● What needs to be done
Give again, word for word, each line below starting at the one that contains "ヤングマン（Y.M.C.A.）" and ending at the one that contains "Стержни для ручек CENTRUM".

[Entries taken from a collection]
+ + +

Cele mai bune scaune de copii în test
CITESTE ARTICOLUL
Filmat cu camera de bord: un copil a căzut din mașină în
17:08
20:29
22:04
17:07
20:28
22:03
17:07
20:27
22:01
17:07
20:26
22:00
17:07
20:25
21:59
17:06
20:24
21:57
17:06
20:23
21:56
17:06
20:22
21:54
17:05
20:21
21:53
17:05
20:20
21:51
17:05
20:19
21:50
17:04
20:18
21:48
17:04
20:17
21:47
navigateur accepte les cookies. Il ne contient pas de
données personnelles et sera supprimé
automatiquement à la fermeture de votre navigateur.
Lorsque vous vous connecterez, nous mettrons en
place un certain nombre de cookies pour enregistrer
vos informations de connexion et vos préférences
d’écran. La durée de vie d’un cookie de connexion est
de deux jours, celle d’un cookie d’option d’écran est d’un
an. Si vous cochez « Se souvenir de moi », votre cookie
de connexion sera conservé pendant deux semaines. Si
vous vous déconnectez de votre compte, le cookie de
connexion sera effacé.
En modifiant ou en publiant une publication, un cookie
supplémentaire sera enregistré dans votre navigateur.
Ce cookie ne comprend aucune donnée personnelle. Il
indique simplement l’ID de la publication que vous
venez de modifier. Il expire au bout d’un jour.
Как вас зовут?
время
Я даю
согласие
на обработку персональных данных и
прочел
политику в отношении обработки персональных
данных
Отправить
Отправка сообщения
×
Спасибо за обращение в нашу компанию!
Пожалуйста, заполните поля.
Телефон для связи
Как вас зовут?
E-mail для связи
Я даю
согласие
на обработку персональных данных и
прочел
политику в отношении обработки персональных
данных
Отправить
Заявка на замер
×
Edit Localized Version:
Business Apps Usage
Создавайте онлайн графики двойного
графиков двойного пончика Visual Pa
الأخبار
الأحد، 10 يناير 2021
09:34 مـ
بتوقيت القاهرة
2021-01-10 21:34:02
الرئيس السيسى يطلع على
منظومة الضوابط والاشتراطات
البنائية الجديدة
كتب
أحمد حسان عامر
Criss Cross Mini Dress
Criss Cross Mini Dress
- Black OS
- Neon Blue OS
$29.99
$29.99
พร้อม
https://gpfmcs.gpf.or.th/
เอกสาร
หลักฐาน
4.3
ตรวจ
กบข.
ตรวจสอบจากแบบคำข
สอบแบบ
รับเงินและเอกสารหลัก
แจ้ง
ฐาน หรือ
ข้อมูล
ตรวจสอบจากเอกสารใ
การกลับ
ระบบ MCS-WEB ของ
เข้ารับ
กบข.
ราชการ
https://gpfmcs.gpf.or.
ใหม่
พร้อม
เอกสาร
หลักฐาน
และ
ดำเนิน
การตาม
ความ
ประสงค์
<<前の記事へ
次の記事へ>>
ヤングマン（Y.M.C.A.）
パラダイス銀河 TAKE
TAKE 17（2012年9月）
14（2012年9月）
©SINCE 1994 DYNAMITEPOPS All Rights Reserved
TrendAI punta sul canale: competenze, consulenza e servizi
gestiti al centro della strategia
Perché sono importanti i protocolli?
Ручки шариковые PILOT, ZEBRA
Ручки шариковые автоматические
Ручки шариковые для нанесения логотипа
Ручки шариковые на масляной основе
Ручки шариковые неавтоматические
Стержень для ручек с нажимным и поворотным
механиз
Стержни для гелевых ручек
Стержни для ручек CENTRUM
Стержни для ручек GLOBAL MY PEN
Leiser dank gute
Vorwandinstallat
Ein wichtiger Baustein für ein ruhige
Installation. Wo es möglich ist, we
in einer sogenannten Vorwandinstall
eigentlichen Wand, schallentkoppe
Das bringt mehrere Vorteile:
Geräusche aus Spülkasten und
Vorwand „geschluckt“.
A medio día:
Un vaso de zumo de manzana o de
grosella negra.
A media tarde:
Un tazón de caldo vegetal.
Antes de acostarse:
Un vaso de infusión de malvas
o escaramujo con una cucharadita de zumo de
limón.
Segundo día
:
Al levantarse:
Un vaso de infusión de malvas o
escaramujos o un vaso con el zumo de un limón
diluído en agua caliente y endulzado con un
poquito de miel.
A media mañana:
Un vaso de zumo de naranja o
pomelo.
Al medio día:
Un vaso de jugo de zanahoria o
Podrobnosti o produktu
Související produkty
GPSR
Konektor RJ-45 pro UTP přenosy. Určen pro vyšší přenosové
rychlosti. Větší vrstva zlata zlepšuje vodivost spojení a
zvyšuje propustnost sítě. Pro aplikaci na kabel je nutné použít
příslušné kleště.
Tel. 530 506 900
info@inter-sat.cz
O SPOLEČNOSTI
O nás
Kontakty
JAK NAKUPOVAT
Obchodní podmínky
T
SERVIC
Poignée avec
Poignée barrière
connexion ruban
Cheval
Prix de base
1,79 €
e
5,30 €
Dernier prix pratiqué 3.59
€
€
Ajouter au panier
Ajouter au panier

+ + +

● Output of the exercise
ヤングマン（Y.M.C.A.）
パラダイス銀河 TAKE
TAKE 17（2012年9月）
14（2012年9月）
©SINCE 1994 DYNAMITEPOPS All Rights Reserved
TrendAI punta sul canale: competenze, consulenza e servizi
gestiti al centro della strategia
Perché sono importanti i protocolli?
Ручки шариковые PILOT, ZEBRA
Ручки шариковые автоматические
Ручки шариковые для нанесения логотипа
Ручки шариковые на масляной основе
Ручки шариковые неавтоматические
Стержень для ручек с нажимным и поворотным
механиз
Стержни для гелевых ручек
Стержни для ручек CENTRUM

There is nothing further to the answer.